__WRITTEN TASK__:
The required result is a copy of each line below in which "chân" appears.
☆ ☆ ☆
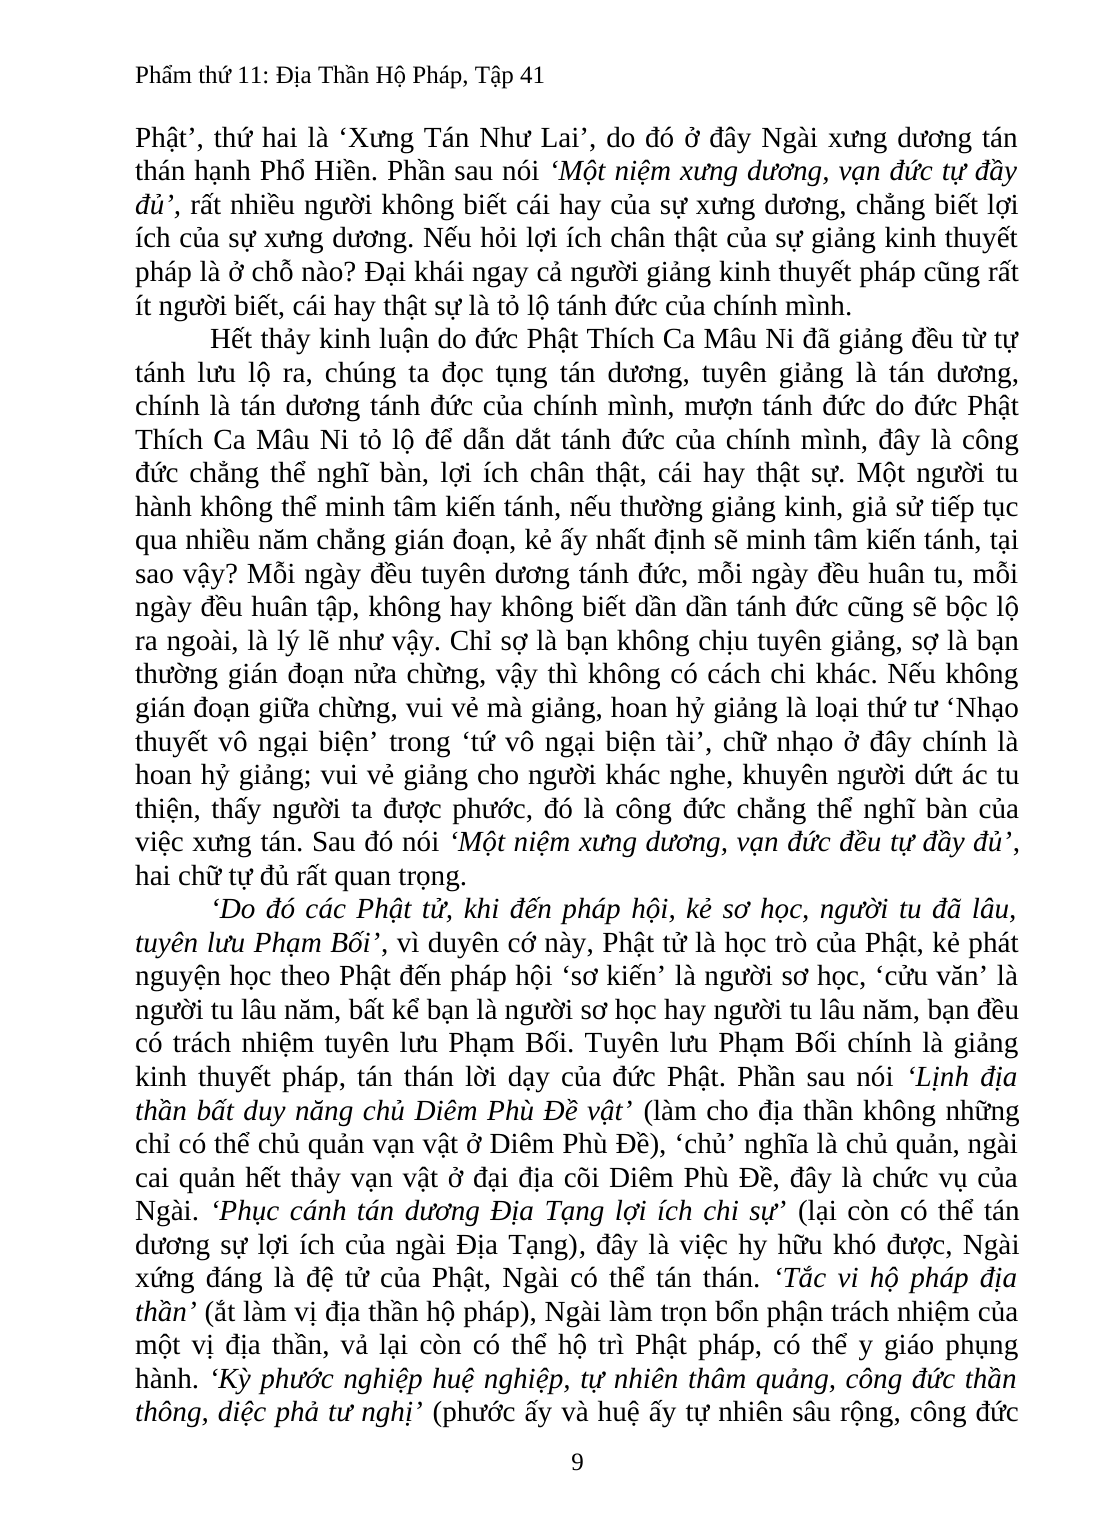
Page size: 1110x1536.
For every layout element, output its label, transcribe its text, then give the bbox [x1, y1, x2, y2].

text ‘Do đó các Phật tử, khi đến pháp hội, kẻ sơ học, người tu đã lâu, tuyên lưu Phạm Bối’, vì duyên cớ này, Phật tử là học trò của Phật, kẻ phát nguyện học theo Phật đến pháp hội ‘sơ kiến’ là người sơ học, ‘cửu văn’ là người tu lâu năm, bất kể bạn là người sơ học hay người tu lâu năm, bạn đều có trách nhiệm tuyên lưu Phạm Bối. Tuyên lưu Phạm Bối chính là giảng kinh thuyết pháp, tán thán lời dạy của đức Phật. Phần sau nói ‘Lịnh địa thần bất duy năng chủ Diêm Phù Đề vật’ (làm cho địa thần không những chỉ có thể chủ quản vạn vật ở Diêm Phù Đề), ‘chủ’ nghĩa là chủ quản, ngài cai quản hết thảy vạn vật ở đại địa cõi Diêm Phù Đề, đây là chức vụ của Ngài. ‘Phục cánh tán dương Địa Tạng lợi ích chi sự’ (lại còn có thể tán dương sự lợi ích của ngài Địa Tạng), đây là việc hy hữu khó được, Ngài xứng đáng là đệ tử của Phật, Ngài có thể tán thán. ‘Tắc vi hộ pháp địa thần’ (ắt làm vị địa thần hộ pháp), Ngài làm trọn bổn phận trách nhiệm của một vị địa thần, vả lại còn có thể hộ trì Phật pháp, có thể y giáo phụng hành. ‘Kỳ phước nghiệp huệ nghiệp, tự nhiên thâm quảng, công đức thần thông, diệc phả tư nghị’ (phước ấy và huệ ấy tự nhiên sâu rộng, công đức thần thông cũng chẳng thể nghĩ bàn), đây là lời tán dương, khen ngợi địa thần. Lời trong kinh là do đức Phật khen ngợi, lời trong chú giải là do pháp sư Thanh Liên khen ngợi. Chúng ta nhất định phải hiểu rõ ý nghĩa trong đó. Xin xem tiếp kinh văn: [135, 891, 1020, 1428]
text Ðây là lời đức Thế Tôn tán thán Kiên Lao địa thần. Ngài có thể giữa đại chúng trong pháp hội, xưng dương những sự lợi ích chúng sanh của Ðịa Tạng Bồ Tát, đây là điều chúng ta đọc được trong kinh này, công đức của sự lễ kính, xưng dương, tán thán, cúng dường vô lượng vô biên, ở đây đức Phật tán thán công đức của Ngài. ‘Và thần thông’, năng lực của Ngài hộ trì Phật pháp, hộ trì chúng sanh, hộ trì đại địa vạn vật, năng lực này rất lớn. ‘Gấp trăm ngàn phần trội hơn các địa thần thường’, đây là điều phần đông các vị địa thần chẳng sánh bằng. Trong đoạn chú giải này có vài câu chúng ta hãy đọc xem, ‘Xưng dương tán thán là môn thứ hai của mười nguyện Phổ Hiền’, nguyện Phổ Hiền có mười môn, thứ nhất là ‘Lễ Kính Chư Phật’, thứ hai là ‘Xưng Tán Như Lai’, do đó ở đây Ngài xưng dương tán thán hạnh Phổ Hiền. Phần sau nói ‘Một niệm xưng dương, vạn đức tự đầy đủ’, rất nhiều người không biết cái hay của sự xưng dương, chẳng biết lợi ích của sự xưng dương. Nếu hỏi lợi ích chân thật của sự giảng kinh thuyết pháp là ở chỗ nào? Ðại khái ngay cả người giảng kinh thuyết pháp cũng rất ít người biết, cái hay thật sự là tỏ lộ tánh đức của chính mình. [135, 120, 1020, 321]
text Hết thảy kinh luận do đức Phật Thích Ca Mâu Ni đã giảng đều từ tự tánh lưu lộ ra, chúng ta đọc tụng tán dương, tuyên giảng là tán dương, chính là tán dương tánh đức của chính mình, mượn tánh đức do đức Phật Thích Ca Mâu Ni tỏ lộ để dẫn dắt tánh đức của chính mình, đây là công đức chẳng thể nghĩ bàn, lợi ích chân thật, cái hay thật sự. Một người tu hành không thể minh tâm kiến tánh, nếu thường giảng kinh, giả sử tiếp tục qua nhiều năm chẳng gián đoạn, kẻ ấy nhất định sẽ minh tâm kiến tánh, tại sao vậy? Mỗi ngày đều tuyên dương tánh đức, mỗi ngày đều huân tu, mỗi ngày đều huân tập, không hay không biết dần dần tánh đức cũng sẽ bộc lộ ra ngoài, là lý lẽ như vậy. Chỉ sợ là bạn không chịu tuyên giảng, sợ là bạn thường gián đoạn nửa chừng, vậy thì không có cách chi khác. Nếu không gián đoạn giữa chừng, vui vẻ mà giảng, hoan hỷ giảng là loại thứ tư ‘Nhạo thuyết vô ngại biện’ trong ‘tứ vô ngại biện tài’, chữ nhạo ở đây chính là hoan hỷ giảng; vui vẻ giảng cho người khác nghe, khuyên người dứt ác tu thiện, thấy người ta được phước, đó là công đức chẳng thể nghĩ bàn của việc xưng tán. Sau đó nói ‘Một niệm xưng dương, vạn đức đều tự đầy đủ’, hai chữ tự đủ rất quan trọng. [135, 321, 1020, 891]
☆ ☆ ☆
__EXERCISE ANSWER__:
text Ðây là lời đức Thế Tôn tán thán Kiên Lao địa thần. Ngài có thể giữa đại chúng trong pháp hội, xưng dương những sự lợi ích chúng sanh của Ðịa Tạng Bồ Tát, đây là điều chúng ta đọc được trong kinh này, công đức của sự lễ kính, xưng dương, tán thán, cúng dường vô lượng vô biên, ở đây đức Phật tán thán công đức của Ngài. ‘Và thần thông’, năng lực của Ngài hộ trì Phật pháp, hộ trì chúng sanh, hộ trì đại địa vạn vật, năng lực này rất lớn. ‘Gấp trăm ngàn phần trội hơn các địa thần thường’, đây là điều phần đông các vị địa thần chẳng sánh bằng. Trong đoạn chú giải này có vài câu chúng ta hãy đọc xem, ‘Xưng dương tán thán là môn thứ hai của mười nguyện Phổ Hiền’, nguyện Phổ Hiền có mười môn, thứ nhất là ‘Lễ Kính Chư Phật’, thứ hai là ‘Xưng Tán Như Lai’, do đó ở đây Ngài xưng dương tán thán hạnh Phổ Hiền. Phần sau nói ‘Một niệm xưng dương, vạn đức tự đầy đủ’, rất nhiều người không biết cái hay của sự xưng dương, chẳng biết lợi ích của sự xưng dương. Nếu hỏi lợi ích chân thật của sự giảng kinh thuyết pháp là ở chỗ nào? Ðại khái ngay cả người giảng kinh thuyết pháp cũng rất ít người biết, cái hay thật sự là tỏ lộ tánh đức của chính mình. [135, 120, 1020, 321]
text Hết thảy kinh luận do đức Phật Thích Ca Mâu Ni đã giảng đều từ tự tánh lưu lộ ra, chúng ta đọc tụng tán dương, tuyên giảng là tán dương, chính là tán dương tánh đức của chính mình, mượn tánh đức do đức Phật Thích Ca Mâu Ni tỏ lộ để dẫn dắt tánh đức của chính mình, đây là công đức chẳng thể nghĩ bàn, lợi ích chân thật, cái hay thật sự. Một người tu hành không thể minh tâm kiến tánh, nếu thường giảng kinh, giả sử tiếp tục qua nhiều năm chẳng gián đoạn, kẻ ấy nhất định sẽ minh tâm kiến tánh, tại sao vậy? Mỗi ngày đều tuyên dương tánh đức, mỗi ngày đều huân tu, mỗi ngày đều huân tập, không hay không biết dần dần tánh đức cũng sẽ bộc lộ ra ngoài, là lý lẽ như vậy. Chỉ sợ là bạn không chịu tuyên giảng, sợ là bạn thường gián đoạn nửa chừng, vậy thì không có cách chi khác. Nếu không gián đoạn giữa chừng, vui vẻ mà giảng, hoan hỷ giảng là loại thứ tư ‘Nhạo thuyết vô ngại biện’ trong ‘tứ vô ngại biện tài’, chữ nhạo ở đây chính là hoan hỷ giảng; vui vẻ giảng cho người khác nghe, khuyên người dứt ác tu thiện, thấy người ta được phước, đó là công đức chẳng thể nghĩ bàn của việc xưng tán. Sau đó nói ‘Một niệm xưng dương, vạn đức đều tự đầy đủ’, hai chữ tự đủ rất quan trọng. [135, 321, 1020, 891]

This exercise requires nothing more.